Rahv promised an unambiguous declaration of principles in the April 1938 issue, and this time he did not disappoint. “Trials of the Mind,” which appeared over his name, equated fascism and Stalinism and portrayed Trotsky as Lenin’s true successor. This was enough to satisfy Trotsky, who wrote a discursive letter to the editors that was published as “Art and Politics in Our Epoch” in the August-September issue.
“Art and Politics” argued the case for artistic freedom as the antidote to the “lies, hypocrisy and the spirit of conformity” that afflicted the cultural world, most acutely in the USSR. A case in point was Diego Rivera, Red October’s greatest interpreter, whom “the Fourth International is proud to number in its ranks.” An artist of courage and integrity like Rivera, who stood up to the Rockefellers inside the very temple of capitalism, could never be welcomed in the Soviet Union. “And how could the Kremlin clique tolerate in its kingdom an artist who paints neither icons representing the ‘leader’ nor life-size portraits of Voroshilov’s horse? The closing of the Soviet doors to Rivera will brand forever with an ineffaceable shame the totalitarian dictatorship.”

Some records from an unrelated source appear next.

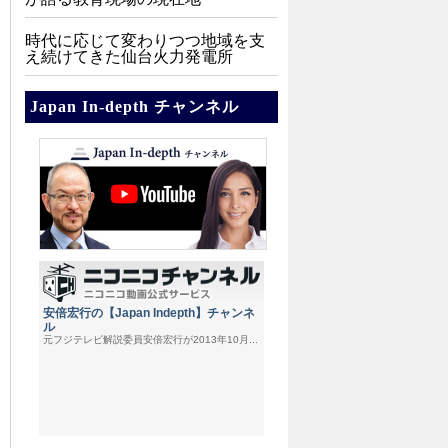
時代に応じて変わりつつ地域を支
え続けてきた仙台火力発電所
Japan In-depth チャンネル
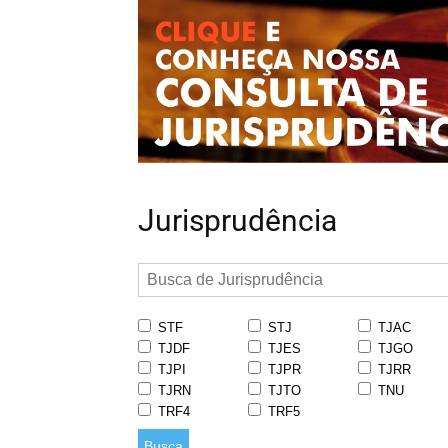
Jurisprudência
STF
STJ
TJAC
TJDF
TJES
TJGO
TJPI
TJPR
TJRR
TJRN
TJTO
TNU
TRF4
TRF5
Busca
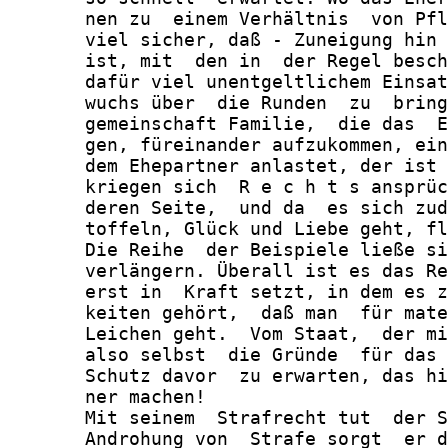
       nen zu  einem Verhältnis  von Pfl
       viel sicher, daß - Zuneigung hin 
       ist, mit  den in  der Regel besch
       dafür viel unentgeltlichem Einsat
       wuchs über  die Runden  zu  bring
       gemeinschaft Familie,  die das  E
       gen, füreinander aufzukommen, ein
       dem Ehepartner anlastet, der ist 
       kriegen sich  R e c h t s ansprüc
       deren Seite,  und da  es sich zud
       toffeln, Glück und Liebe geht, fl
       Die Reihe  der Beispiele ließe si
       verlängern. Überall ist es das Re
       erst in  Kraft setzt, in dem es z
       keiten gehört,  daß man  für mate
       Leichen geht.  Vom Staat,  der mi
       also selbst  die Gründe  für das 
       Schutz davor  zu erwarten, das hi
       ner machen!

       Mit seinem  Strafrecht tut  der S
       Androhung von  Strafe sorgt  er d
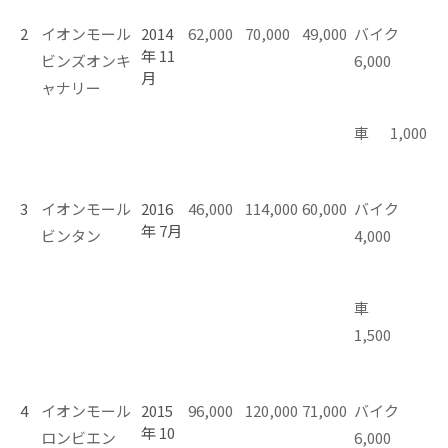
2
イオンモール
2014
62,000
70,000
49,000
バイク
年 11
ビンズオンキ
6,000
月
ャナリー
車 1,000
3
イオンモール
2016
46,000
114,000
60,000
バイク
年 7月
ビンタン
4,000
車
1,500
4
イオンモール
2015
96,000
120,000
71,000
バイク
年 10
ロンビエン
6,000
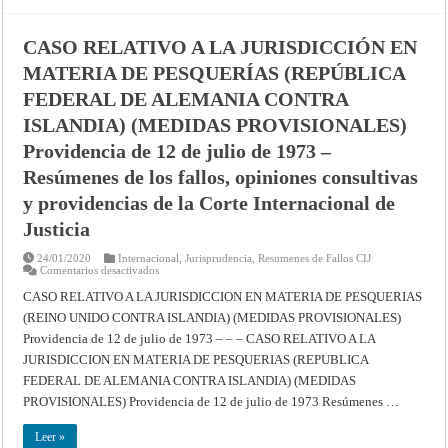
NORTE)
(DESISTIMIENTO)
Providencia
de
CASO RELATIVO A LA JURISDICCIÓN EN
10
de
MATERIA DE PESQUERÍAS (REPÚBLICA
septiembre
de
FEDERAL DE ALEMANIA CONTRA
2003
–
ISLANDIA) (MEDIDAS PROVISIONALES)
Corte
Internacional
Providencia de 12 de julio de 1973 –
de
Justicia
Resúmenes de los fallos, opiniones consultivas
y providencias de la Corte Internacional de
Justicia
24/01/2020
Internacional
,
Jurisprudencia
,
Resumenes de Fallos CIJ
en
Comentarios desactivados
CASO
RELATIVO
CASO RELATIVO A LA JURISDICCION EN MATERIA DE PESQUERIAS
A
(REINO UNIDO CONTRA ISLANDIA) (MEDIDAS PROVISIONALES)
LA
JURISDICCIÓN
Providencia de 12 de julio de 1973 – – – CASO RELATIVO A LA
EN
MATERIA
JURISDICCION EN MATERIA DE PESQUERIAS (REPUBLICA
DE
PESQUERÍAS
FEDERAL DE ALEMANIA CONTRA ISLANDIA) (MEDIDAS
(REPÚBLICA
PROVISIONALES) Providencia de 12 de julio de 1973 Resúmenes …
FEDERAL
DE
ALEMANIA
Leer »
CONTRA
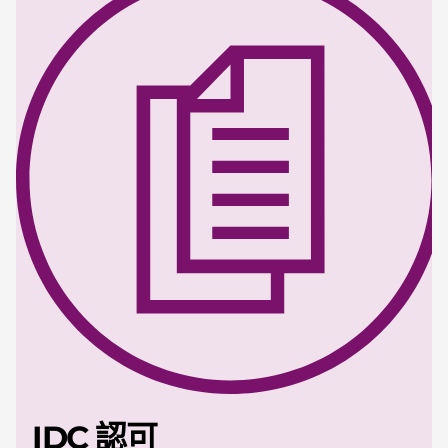
IDC 認可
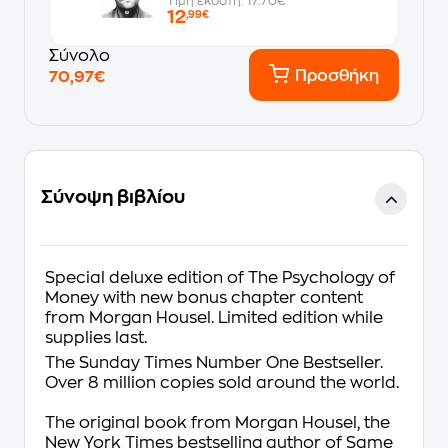
Τιμή εκδότη: 17.70€
12
,99€
Σύνολο
Προσθήκη
70,97€
Σύνοψη βιβλίου
Special deluxe edition of
The Psychology of
Money
with new bonus chapter content
from Morgan Housel. Limited edition while
supplies last.
The Sunday Times
Number One Bestseller.
Over 8 million copies sold around the world.
The original book from Morgan Housel, the
New York Times bestselling author of
Same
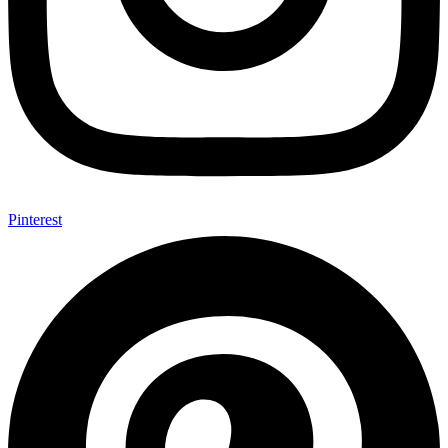
Pinterest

Nor, in Trotsky’s view, did the state of affairs in the capitalist countries offer much reason for optimism. Just as Marxist theory had forecast, the decline and decay of bourgeois society created an inhospitable environment for artistic achievement. “The artistic schools of the last few decades—cubism, futurism, dadaism, surrealism—follow each other without reaching a complete development.” Even as he wrote these words in mid-June, Trotsky was taking the measure of Breton and his Surrealist project.
André Breton paid the price for being a writer of openly anti-Stalinist views in the era of the Popular Front. Desperate for money, he solicited from
the French Ministry of Foreign Affairs a commission abroad. This is what brought him to Mexico City, where he was to deliver a series of lectures on French literature and art.
Surrealism preached the virtues of poetry over the novel, a genre that Breton called tedious. Nonetheless, he remains best known for his essays and other prose works, beginning with the first Manifesto of Surrealism, published in 1924, and its 1930 sequel. Surrealism’s defining principle was “pure psychic automatism,” which inspired a technique for the spontaneous generation of pictures or texts without any form of conscious control. For Breton and the Surrealists the key to individual freedom and social liberation was the unconscious mind, accessible through interpretations of dreams and explorations of madness. They prized magic coincidence, chance encounters, and “convulsive beauty”—phenomena at the heart of Breton’s several autobiographical adventure journals, whose ruminative account is supplemented by photographs of individuals, locations, and objects encountered by the narrator. The first of these, published in 1928, was Nadja, which Trotsky consulted before the author’s visit and which remains his most popular work.
Breton met Freud in Vienna in 1921, and the Surrealists adopted him as their patron saint. It was a distinction Freud did not welcome. He rejected Surrealism’s claims for the scientific validity of its “poetic” variation on therapeutic psychoanalysis. After meeting Salvador Dalí in London in 1938 and contemplating his hauntingly beautiful painting Metamorphosis of Narcissus, he confided to Stefan Zweig that until he had been introduced to the fanatical Spaniard, who impressed him with his intriguing symbolism and his “undeniable technical mastery,” he considered the Surrealists to be “absolute (let us say 95 percent, like alcohol) cranks.”